Una familia fiel a la Retreta

Una familia fiel a la Retreta

Tres generaciones de la sociedad Celedón tocarán en la Tamborrada de adultos y en la ‘txiki’ para seguir una tradición que pasa de abuelos a nieto

Daniel González

Jueves, 27 de abril 2017, 11:19

Para José Manuel Pereda conseguir que sus nietos se apuntasen a la Tamborrada infantil se convirtió hace años en una prioridad inaplazable. No en vano, estar presente en este acto -en su caso, en la de los adultos- se había convertido en una tradición familiar que debía continuar con los txikis de la familia. Y para lograrlo, recurrió a una técnica muy sutil. «En el coche siempre llevo música de la Tamborrada vitoriana y se la pongo cuando van conmigo. Desde pequeños ya les metía la idea en la cabeza», reconoce con una sonrisa. En el momento en el que los veía marcar el ritmo con los dedos sabía que lo había logrado «y que lo íbamos a poder meter rápidamente».

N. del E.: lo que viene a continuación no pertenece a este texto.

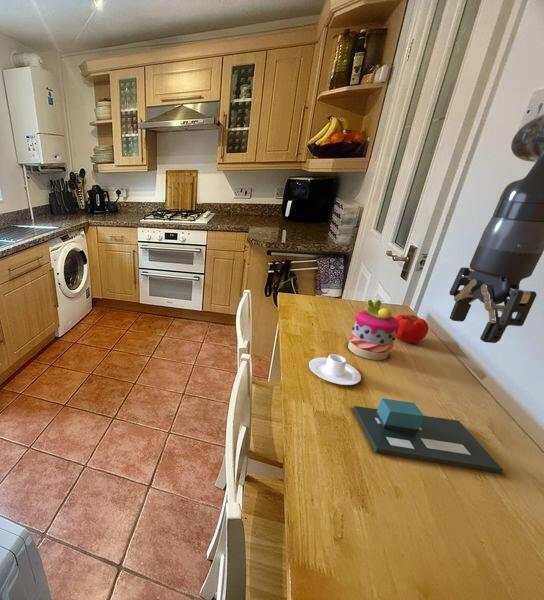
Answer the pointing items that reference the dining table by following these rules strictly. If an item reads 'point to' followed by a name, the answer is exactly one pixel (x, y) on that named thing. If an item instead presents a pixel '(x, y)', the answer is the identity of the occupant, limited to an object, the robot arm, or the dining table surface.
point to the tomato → (411, 328)
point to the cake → (373, 332)
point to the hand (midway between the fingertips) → (471, 330)
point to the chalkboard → (428, 442)
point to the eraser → (399, 415)
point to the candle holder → (335, 370)
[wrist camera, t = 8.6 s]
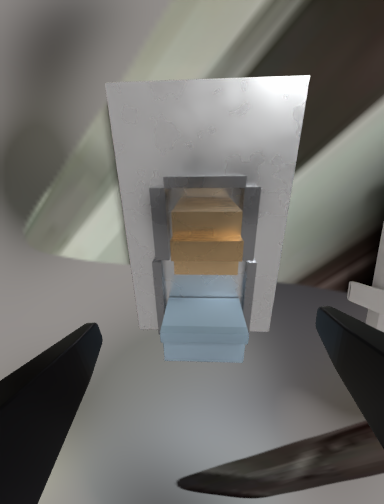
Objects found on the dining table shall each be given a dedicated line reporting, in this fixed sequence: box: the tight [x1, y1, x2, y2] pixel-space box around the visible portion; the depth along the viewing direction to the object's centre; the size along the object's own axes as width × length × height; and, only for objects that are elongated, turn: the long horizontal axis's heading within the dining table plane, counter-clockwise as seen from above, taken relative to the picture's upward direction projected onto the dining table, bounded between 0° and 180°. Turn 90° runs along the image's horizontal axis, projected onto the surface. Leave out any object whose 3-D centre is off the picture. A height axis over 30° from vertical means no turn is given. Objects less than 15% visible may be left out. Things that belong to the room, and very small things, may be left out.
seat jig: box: [105, 75, 310, 334], centre depth 18 cm, size 14×22×3 cm, turn 1°
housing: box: [160, 298, 249, 363], centre depth 19 cm, size 7×4×5 cm, turn 91°
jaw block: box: [170, 197, 244, 275], centre depth 15 cm, size 4×4×7 cm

El primero en caer fue Egoitz, hace cuatro años, y su hermano Aratz no tardó en seguir sus pasos. Y con dos añitos su primo Ander se hizo incondicional del tambor. Los tres pequeños son la tercera generación de una familia muy fiel a la Retreta, porque antes, la hija de Pereda, Soraya, entró con 18 años, primero de majorette y después de cantinera. Y, cómo no, poco después su marido Álvaro Ruiz se sumaba a la tradición familiar. Así que este veterano miembro de la sociedad gastronómica Celedón -toda la familia es socia- puede sentirse orgulloso de sumar siete familiares a esta fiesta. Porque para él, entrar en tan importante evento fue el «mejor regalo» que pudo hacerle su cuñado, Venancio Díez.

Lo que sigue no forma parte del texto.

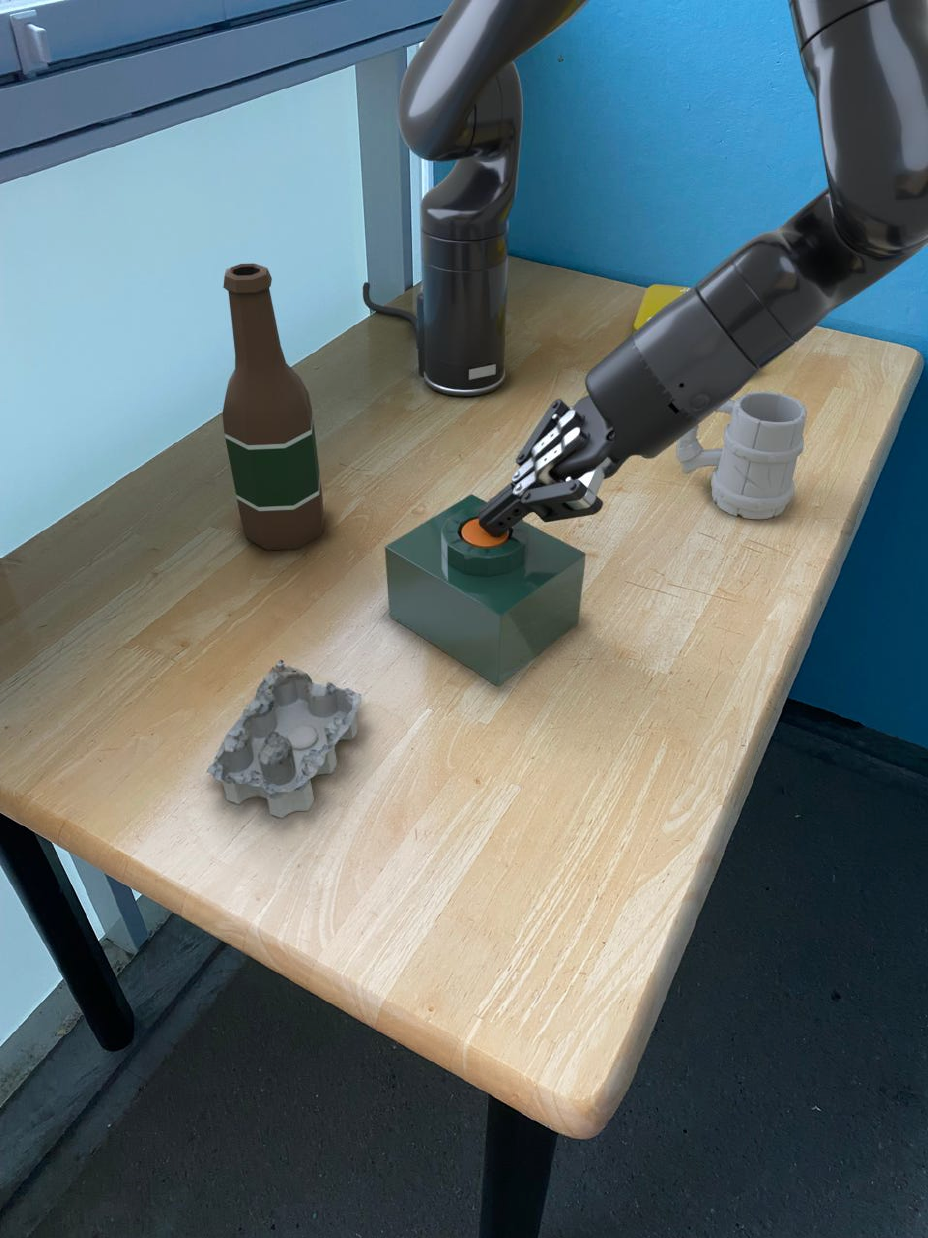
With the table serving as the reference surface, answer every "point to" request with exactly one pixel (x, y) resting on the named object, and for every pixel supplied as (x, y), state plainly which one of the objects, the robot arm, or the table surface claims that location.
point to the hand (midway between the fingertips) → (486, 525)
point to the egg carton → (285, 740)
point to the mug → (752, 454)
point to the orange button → (481, 536)
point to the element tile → (656, 301)
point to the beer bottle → (268, 424)
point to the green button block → (484, 591)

Para José Manuel, el lío empezó en 1986. «Desde entonces no he fallado ni un año», asegura. «Si (Venancio) me llega a dar dinero, no le habría apreciado tanto como por esto, porque la Tamborrada vitoriana es fabulosa. Para mí, la mejor», asegura. Y eso que durante cerca de tres lustros fue como invitado a la de San Sebastián. «Fue una ilusión tremenda». Pero a la hora de escoger, barre para casa. Con el bombo a cuestas, cada año marca el ritmo en la plaza de la Provincia. A sus 62 años, no imagina el momento que deba dejarlo. «Espero seguir todo lo que pueda. Siempre que me dejen», bromea. Además, siempre se ha esforzado en sumar a más familiares, y cuando alguno se daba de baja enseguida cubría su vacante. «Los que entran por los que salen», asegura, con la vista puesta en superar los ocho miembros.

34 años saliendo

El propio Venancio no podía imaginar que la invitación a su cuñado se convertiría en toda una saga de tamborileros. Después de 34 años saliendo en la Tamborrada con su barrilete, el orgullo de ver lo que ha logrado es su mayor recompensa. Su primera vez en la plaza fue tan emocionante que acabó enganchado y metido de lleno en la comisión organizadora. «Ahora ha crecido mucho y hay muy buen ambiente en las sociedades», reconoce. Con más de 400 personas marcando el ritmo de la Retreta cada año, para él vivirla desde dentro es un privilegio. Y con 66 años tampoco piensa en retirarse, aunque el relevo está asegurado. Quizá por el compartimento secreto de su instrumento, donde esconde una poción secreta muy fresquita: pacharán casero «para mí y los de alrededor».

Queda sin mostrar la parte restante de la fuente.